東京編に入ると、竹雄は“使用人”から“相棒”に昇格し、万太郎といいコンビになる。身分の違いなどなく、みんな平等で、それぞれの役割を自分なりに全うすることの大切さを物語っている。

万太郎が東京に上京すると、住居とする「クサ長屋」の人々も東大の落第生から彰義隊出身の者、落語家等々、個性的で、彼らのやりとりが楽しい。

さらに、「青長屋」こと東京大学・植物研究室の人々はもっと個性的。留学経験があり、やや西洋かぶれな田邊教授(要潤)、東大にプライドを持っていて、万太郎を「小学校中退」とバカにする徳永助教授(田中哲司)たちには華がある。万太郎と植物を通して“心の友”になった研究者、野田(田辺誠一)や、里中(いとうせいこう)も然り。
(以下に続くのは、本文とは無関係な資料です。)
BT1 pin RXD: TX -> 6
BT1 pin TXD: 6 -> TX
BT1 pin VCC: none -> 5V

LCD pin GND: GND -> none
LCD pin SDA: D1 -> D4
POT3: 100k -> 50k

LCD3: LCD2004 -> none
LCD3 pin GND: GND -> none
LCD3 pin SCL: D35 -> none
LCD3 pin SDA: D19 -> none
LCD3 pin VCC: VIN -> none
植物研究している人たちはみんな個性的でユニークである。さすが植物学を学ぶ人のドラマ。学ぶ人たちは全員魅力的になっているのだろう。徳永はいまのところ主人公に意地悪する悪役風味だが、それはそれで魅力的なのだ。

らんまん
東大助教授の徳永(田中哲司、一番左)たちとのやりとりも今後の見どころだ(写真:『らんまん』公式サイトより)

基本的に“悪い人”がいない

『らんまん』の良さは基本的に悪い人がいないことにもある。皆、悪そうに見えても悪くない。クサ長屋の倉木(大東駿介)は万太郎の大切な標本の入ったトランクを盗んだが、彼には彼のつらい思いがあってのこと。飲んだくれ、博打にうつつを抜かして働かないキャラにもかかわらず、悪い人には描かれない。
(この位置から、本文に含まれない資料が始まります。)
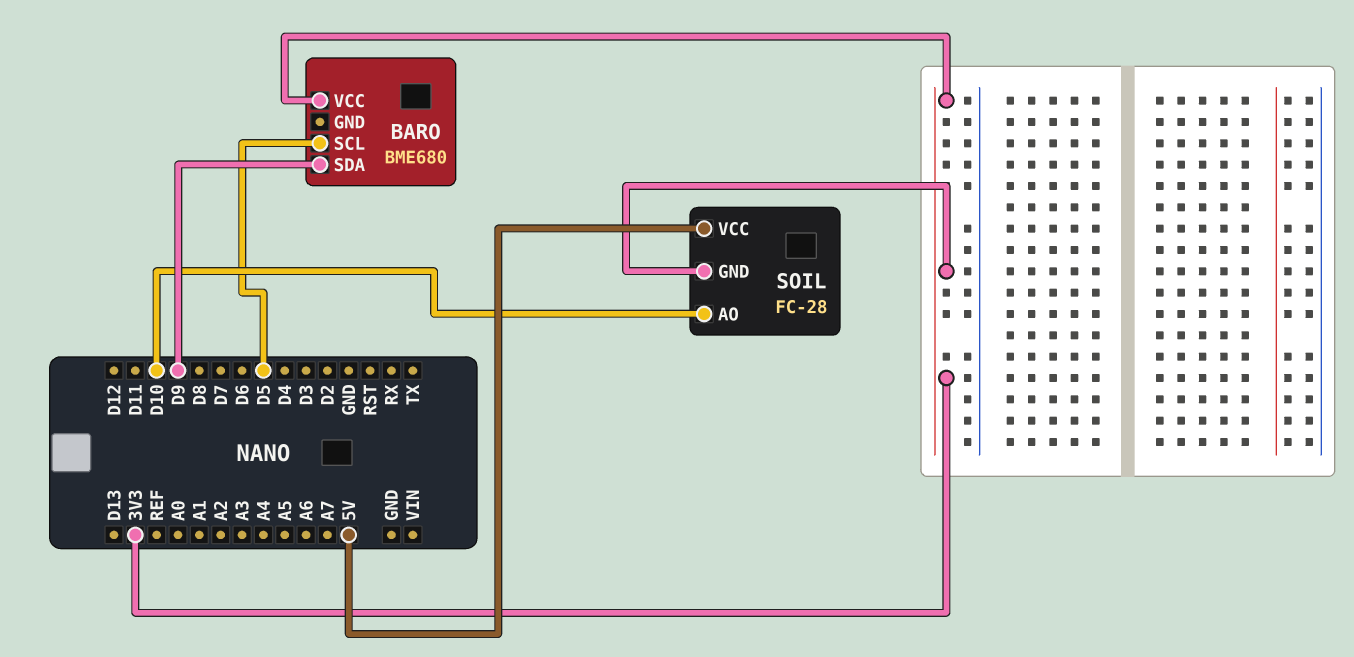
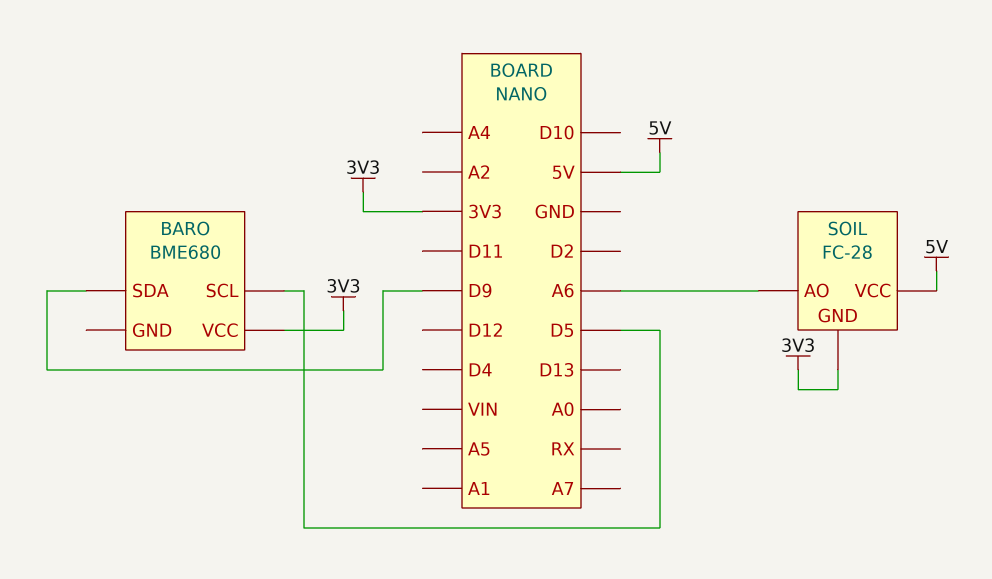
SOIL pin AO: D10 -> A6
万太郎の幼少期、万太郎に意地悪した学友・佑一郎(中村蒼)もすぐに友情を育むようになり、万太郎の上京の手助けをするほどの関係性になっている。万太郎の祖母・タキ(松坂慶子)も旧時代の価値観を押しつける役割かと思いきや、彼女は彼女で女性蔑視に悩んできて、万太郎や綾に幸せになってほしい、ただそれだけを願っている人物なのだ。